**Apply what you read**
A. From the passage on dogs in heat and spaying, extract word for word the part that opens with the words "A dog in heat" and closes with "spay my dog?".
B. Extend the passage on dogs in heat and spaying by writing what comes after its final sentence.

**Excerpted text**
A dog in heat will expel a bloody discharge from the vagina for two to three weeks. The discharge will grow heavier as time goes on, eventually going from a bright red to a pinkish-tan color before tapering off as the estrous cycle ends. It is possible to use doggy diapers when your female dog is in heat. These are soft and washable diapers that can prevent the staining and licking that can come along with the vaginal bleeding stage of the estrus cycle.


At what age should I spay my dog?

Most dogs can safely be spayed at about 6 months of age. Having your female dog spayed can not only eliminate heat symptoms and the chances of unwanted pregnancy but it can also have health benefits. Spayed dogs have zero risk of pyometra (a serious and sometimes fatal uterine infection), and the odds of certain cancers, like mammary carcinoma, are dramatically decreased. Your veterinarian can advise you on the proper time to have your pet spayed.

[Collected data]
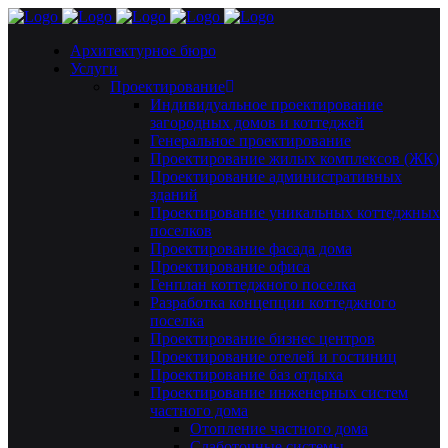
Архитектурное бюро
Услуги
Проектирование
Индивидуальное проектирование
загородных домов и коттеджей
Генеральное проектирование
Проектирование жилых комплексов (ЖК)
Проектирование административных
зданий
Проектирование уникальных коттеджных
поселков
Проектирование фасада дома
Проектирование офиса
Генплан коттеджного поселка
Разработка концепции коттеджного
поселка
Проектирование бизнес центров
Проектирование отелей и гостиниц
Проектирование баз отдыха
Проектирование инженерных систем
частного дома
Отопление частного дома
Слаботочные системы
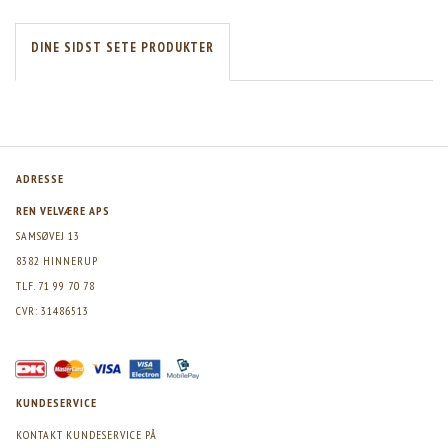
DINE SIDST SETE PRODUKTER
ADRESSE
REN VELVÆRE APS
SAMSØVEJ 13
8382 HINNERUP
TLF. 71 99 70 78
CVR: 31486513
KUNDESERVICE
KONTAKT KUNDESERVICE PÅ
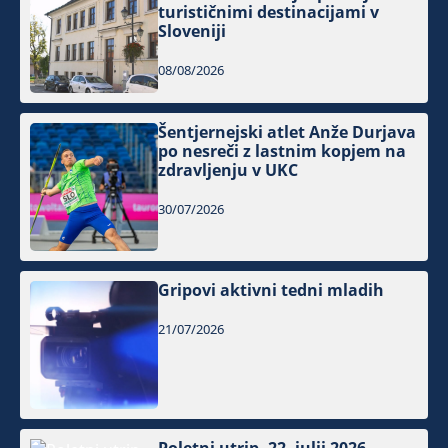
turističnimi destinacijami v
Sloveniji
08/08/2026
Šentjernejski atlet Anže Durjava
po nesreči z lastnim kopjem na
zdravljenju v UKC
30/07/2026
Gripovi aktivni tedni mladih
21/07/2026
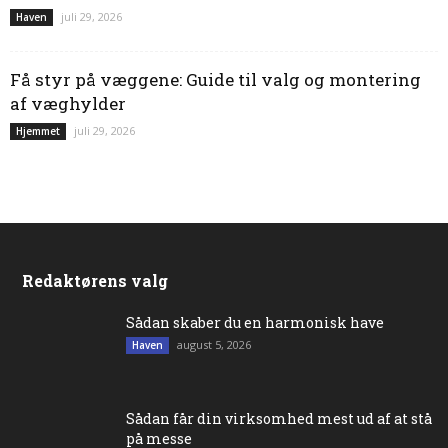
juli 29, 2026
Haven
Få styr på væggene: Guide til valg og montering
af væghylder
juli 29, 2026
Hjemmet
Redaktørens valg
Sådan skaber du en harmonisk have
august 5, 2026
Haven
Sådan får din virksomhed mest ud af at stå
på messe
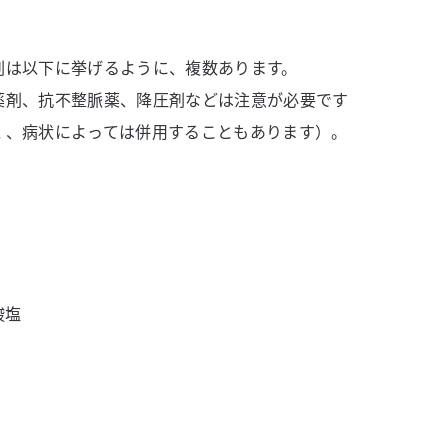
剤は以下に挙げるように、複数あります。
薬剤、抗不整脈薬、降圧剤などは注意が必要です
く、病状によっては併用することもあります）。
酸塩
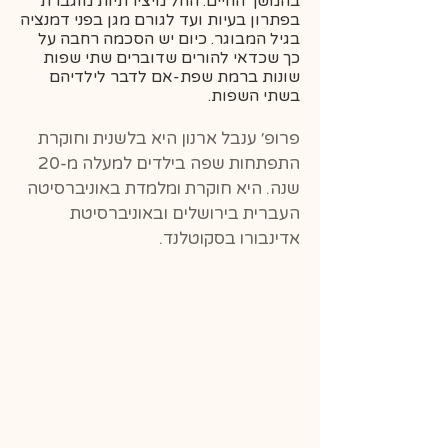
בהמשך החיים: החל מיצירתיות מוגברת
בפתרון בעיות ועד לגורם מגן בפני דמנציה
בגיל המבוגר. כיום יש הסכמה רחבה על
כך שכדאי להורים שדוברים שתי שפות
שונות ברמת שפת-אם לדבר לילדיהם
בשתי השפות.
פרופ׳ ענבל ארנון היא בלשנית וחוקרת
התפתחות שפה בילדים למעלה מ-20
שנה. היא חוקרת ומלמדת באוניברסיטה
העברית בירושלים ובאוניברסיטת
אדינבורו בסקוטלנד.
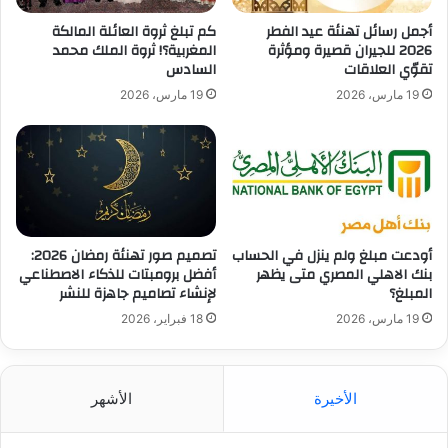
أجمل رسائل تهنئة عيد الفطر
كم تبلغ ثروة العائلة المالكة
2026 للجيران قصيرة ومؤثرة
المغربية؟! ثروة الملك محمد
تقوّي العلاقات
السادس
19 مارس، 2026
19 مارس، 2026
أودعت مبلغ ولم ينزل في الحساب
تصميم صور تهنئة رمضان 2026:
بنك الاهلي المصري متى يظهر
أفضل برومبتات للذكاء الاصطناعي
المبلغ؟
لإنشاء تصاميم جاهزة للنشر
19 مارس، 2026
18 فبراير، 2026
الأخيرة
الأشهر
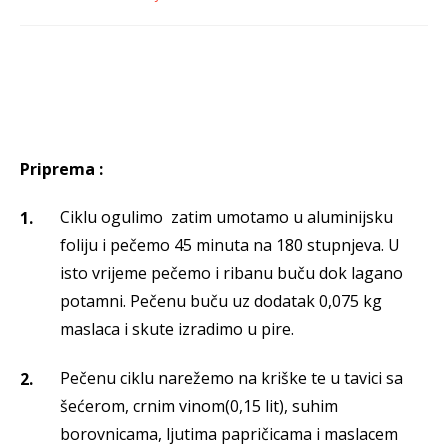
Priprema :
Ciklu ogulimo zatim umotamo u aluminijsku
foliju i pečemo 45 minuta na 180 stupnjeva. U
isto vrijeme pečemo i ribanu buču dok lagano
potamni. Pečenu buču uz dodatak 0,075 kg
maslaca i skute izradimo u pire.
Pečenu ciklu narežemo na kriške te u tavici sa
šećerom, crnim vinom(0,15 lit), suhim
borovnicama, ljutima papričicama i maslacem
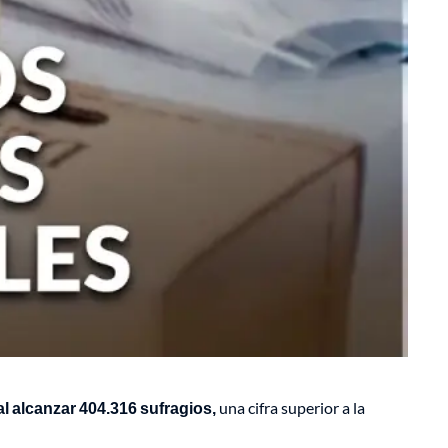
al alcanzar 404.316 sufragios,
una cifra superior a la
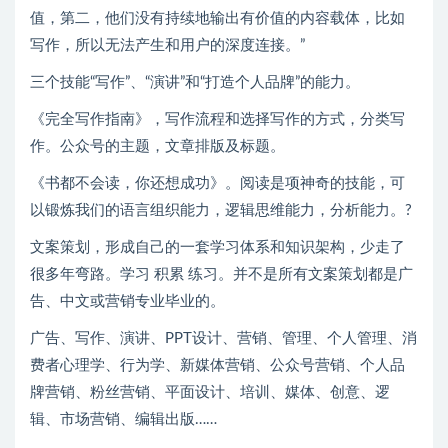
值，第二，他们没有持续地输出有价值的内容载体，比如
写作，所以无法产生和用户的深度连接。”
三个技能“写作”、“演讲”和“打造个人品牌”的能力。
《完全写作指南》，写作流程和选择写作的方式，分类写
作。公众号的主题，文章排版及标题。
《书都不会读，你还想成功》。阅读是项神奇的技能，可
以锻炼我们的语言组织能力，逻辑思维能力，分析能力。?
文案策划，形成自己的一套学习体系和知识架构，少走了
很多年弯路。学习 积累 练习。并不是所有文案策划都是广
告、中文或营销专业毕业的。
广告、写作、演讲、PPT设计、营销、管理、个人管理、消
费者心理学、行为学、新媒体营销、公众号营销、个人品
牌营销、粉丝营销、平面设计、培训、媒体、创意、逻
辑、市场营销、编辑出版……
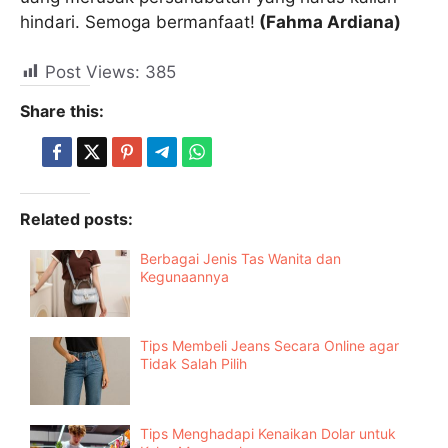
hindari. Semoga bermanfaat!
(Fahma Ardiana)
Post Views:
385
Share this:
Related posts:
Berbagai Jenis Tas Wanita dan
Kegunaannya
Tips Membeli Jeans Secara Online agar
Tidak Salah Pilih
Tips Menghadapi Kenaikan Dolar untuk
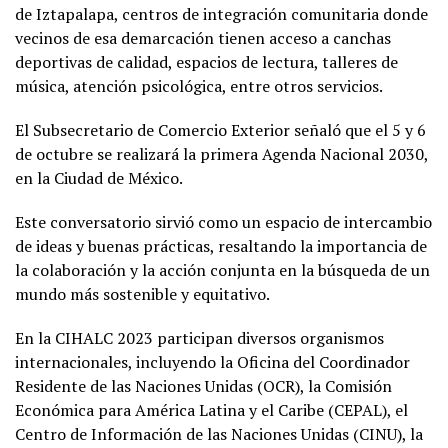
de Iztapalapa, centros de integración comunitaria donde
vecinos de esa demarcación tienen acceso a canchas
deportivas de calidad, espacios de lectura, talleres de
música, atención psicológica, entre otros servicios.
El Subsecretario de Comercio Exterior señaló que el 5 y 6
de octubre se realizará la primera Agenda Nacional 2030,
en la Ciudad de México.
Este conversatorio sirvió como un espacio de intercambio
de ideas y buenas prácticas, resaltando la importancia de
la colaboración y la acción conjunta en la búsqueda de un
mundo más sostenible y equitativo.
En la CIHALC 2023 participan diversos organismos
internacionales, incluyendo la Oficina del Coordinador
Residente de las Naciones Unidas (OCR), la Comisión
Económica para América Latina y el Caribe (CEPAL), el
Centro de Información de las Naciones Unidas (CINU), la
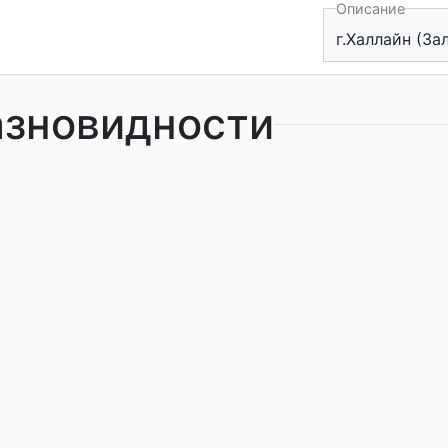
Описание
г.Халлайн (За
азновидности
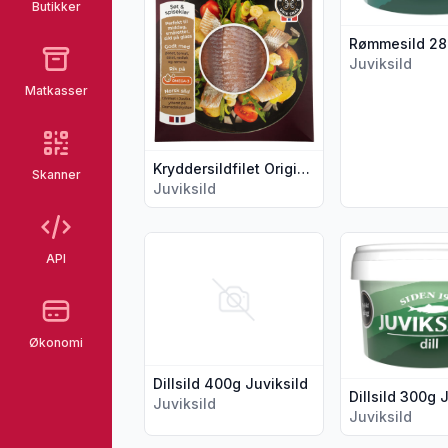
Butikker
Juviksild
Matkasser
Kryddersildfilet Original Juviksild
Skanner
Juviksild
Vis flere detaljer for produktet "Dillsild 40
Vis flere detalj
API
Økonomi
Dillsild 400g Juviksild
Dillsild 300g 
Juviksild
Juviksild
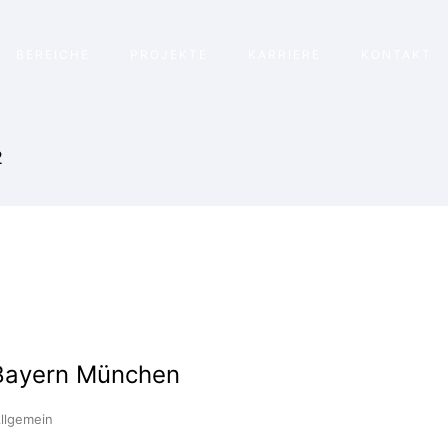
BEREICHE
PROJEKTE
KARRIERE
KONTAKT
2
 Bayern München
llgemein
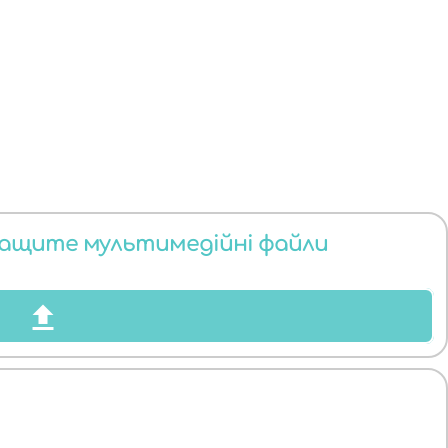
тащите мультимедійні файли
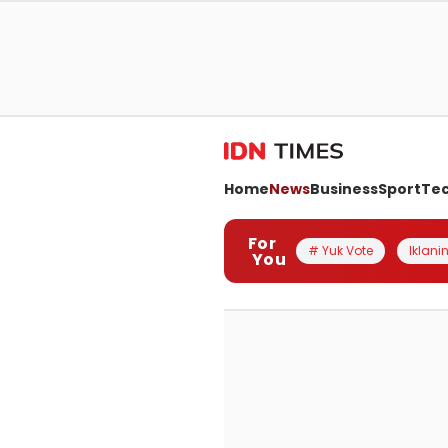
Home
News
Business
Sport
Te
For
# Yuk Vote
Iklanin
You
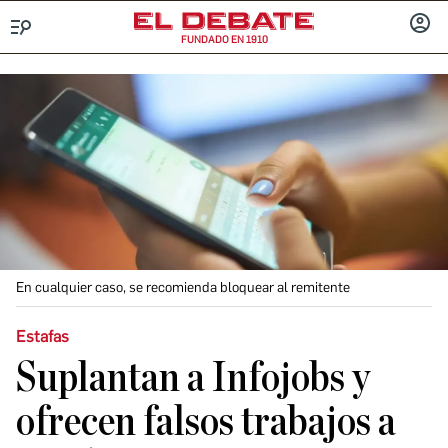
FUNDADO EN 1910
Menú
INICIA
SESIÓ
En cualquier caso, se recomienda bloquear al remitente
Estafas
Suplantan a Infojobs y
ofrecen falsos trabajos a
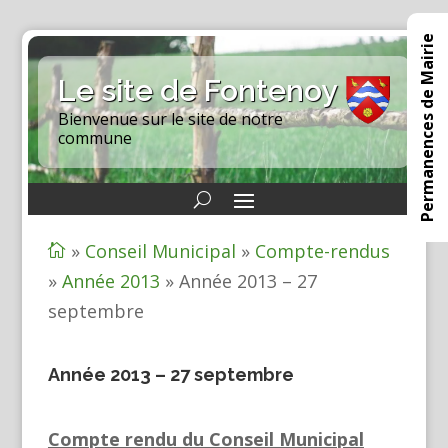
Permanences de Mairie
Le site de Fontenoy
Bienvenue sur le site de notre
commune
»
Conseil Municipal
»
Compte-rendus

»
Année 2013
»
Année 2013 – 27
septembre
Année 2013 – 27 septembre
Compte rendu du Conseil Municipal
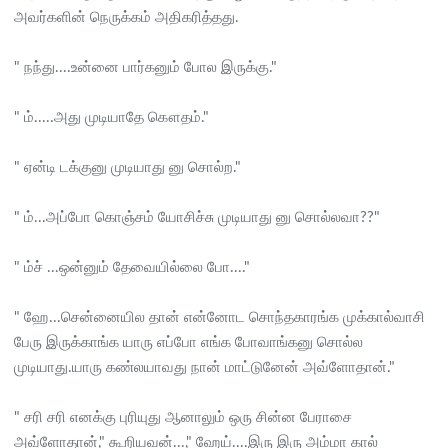
அவர்களின் நெருக்கம் அதிகரித்தது.
" நந்து....உன்னை பார்கனும் போல இருக்கு."
" ம்.....அது முடியாதே கௌதம்."
" ஏன்டி டக்குனு முடியாது னு சொல்ற."
" ம்...அப்போ கொஞ்சம் யோசிச்சு முடியாது னு சொல்லவா??"
" ம்ச் ...ஒன்னும் தேவையில்லை போ...."
" ஹே...சென்னையில தான் என்னோட சொந்தகாரங்க முக்கால்வாசி
பேரு இருக்காங்க யாரு எப்போ எங்க போவாங்கனு சொல்ல
முடியாது.யாரு கண்லயாவது நான் மாட்டுனேன் அவ்ளோதான்."
" சரி சரி எனக்கு புரியுது ஆனாலும் ஒரு சின்ன பேராசை
அவ்ளோதான்," கூறியவன்...," ஹேய்....இரு இரு அம்மா கால்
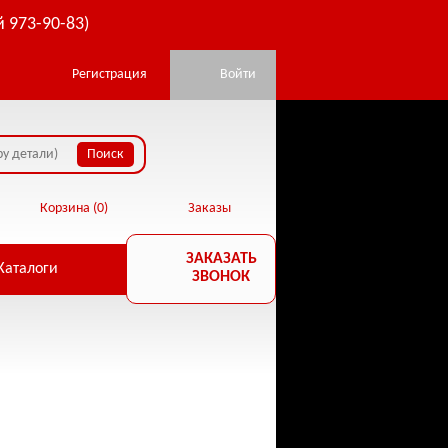
й 973-90-83)
Регистрация
Войти
Корзина (
0
)
Заказы
ЗАКАЗАТЬ
Каталоги
ЗВОНОК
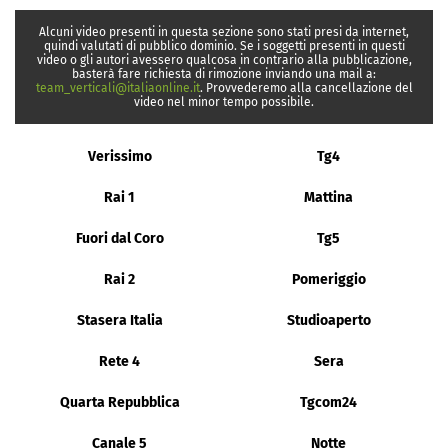
Alcuni video presenti in questa sezione sono stati presi da internet,
quindi valutati di pubblico dominio. Se i soggetti presenti in questi
video o gli autori avessero qualcosa in contrario alla pubblicazione,
basterà fare richiesta di rimozione inviando una mail a:
team_verticali@italiaonline.it
. Provvederemo alla cancellazione del
video nel minor tempo possibile.
Verissimo
Tg4
Rai 1
Mattina
Fuori dal Coro
Tg5
Rai 2
Pomeriggio
Stasera Italia
Studioaperto
Rete 4
Sera
Quarta Repubblica
Tgcom24
Canale 5
Notte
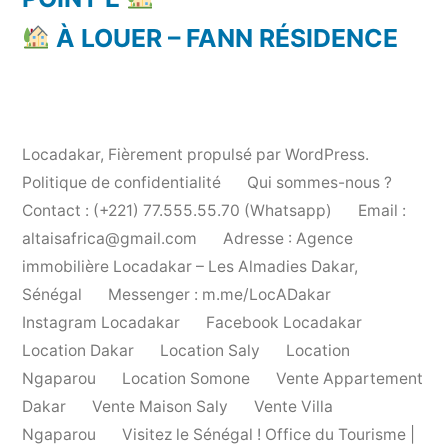
À LOUER – FANN RÉSIDENCE
Locadakar
,
Fièrement propulsé par WordPress.
Politique de confidentialité
Qui sommes-nous ?
Contact : (+221) 77.555.55.70 (Whatsapp)
Email :
altaisafrica@gmail.com
Adresse : Agence
immobilière Locadakar – Les Almadies Dakar,
Sénégal
Messenger : m.me/LocADakar
Instagram Locadakar
Facebook Locadakar
Location Dakar
Location Saly
Location
Ngaparou
Location Somone
Vente Appartement
Dakar
Vente Maison Saly
Vente Villa
Ngaparou
Visitez le Sénégal ! Office du Tourisme |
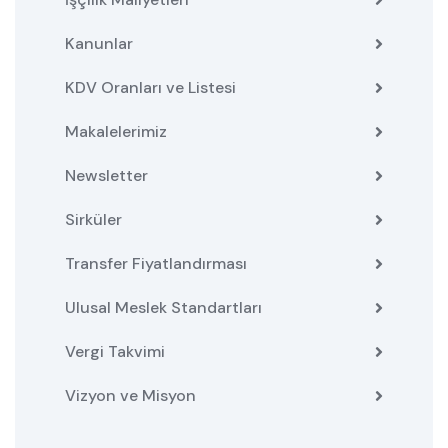
Kanunlar
KDV Oranları ve Listesi
Makalelerimiz
Newsletter
Sirküler
Transfer Fiyatlandırması
Ulusal Meslek Standartları
Vergi Takvimi
Vizyon ve Misyon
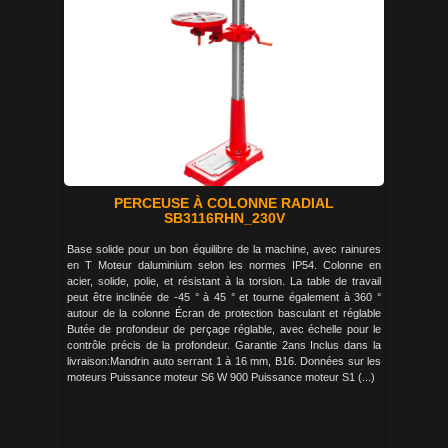
PERCEUSE À COLONNE RADIAL
SB3116RHN_230V
Base solide pour un bon équilibre de la machine, avec rainures
en T Moteur daluminium selon les normes IP54. Colonne en
acier, solide, polie, et résistant à la torsion. La table de travail
peut être inclinée de -45 ° à 45 ° et tourne également à 360 °
autour de la colonne Écran de protection basculant et réglable
Butée de profondeur de perçage réglable, avec échelle pour le
contrôle précis de la profondeur. Garantie 2ans Inclus dans la
livraison:Mandrin auto serrant 1 à 16 mm, B16. Données sur les
moteurs Puissance moteur S6 W 900 Puissance moteur S1 (...)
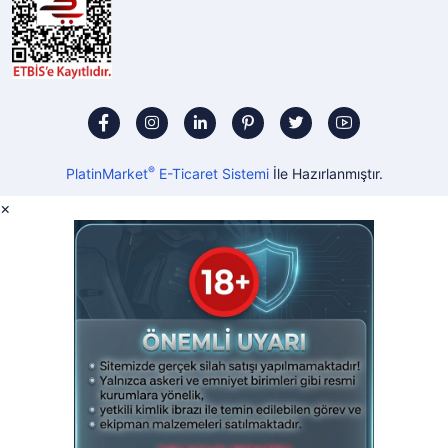
®
PlatinMarket
E-Ticaret Sistemi
İle Hazırlanmıştır.
×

**Answers to the tasks**
A.
A dog in heat will expel a bloody discharge from the vagina for two to three weeks. The discharge will grow heavier as time goes on, eventually going from a bright red to a pinkish-tan color before tapering off as the estrous cycle ends. It is possible to use doggy diapers when your female dog is in heat. These are soft and washable diapers that can prevent the staining and licking that can come along with the vaginal bleeding stage of the estrus cycle.


At what age should I spay my dog?

B.
The bottom line

Unspayed female dogs will have their first estrous cycle, or "heat," when they are 7 months to 1 year of age depending on size and dog breed. Most dogs have two estrous cycles per year, with each cycle lasting 14 to 21 days. Dog in heat symptoms include behavioral or mood changes, frequent urination, appetite changes, swelling of the vulva, and bloody vaginal discharge. Spaying your dog can eliminate all of these symptoms, and it can have several health benefits for your pet. Speak to your DVM about your dog's estrous cycle as well as the best time to have your pet spayed.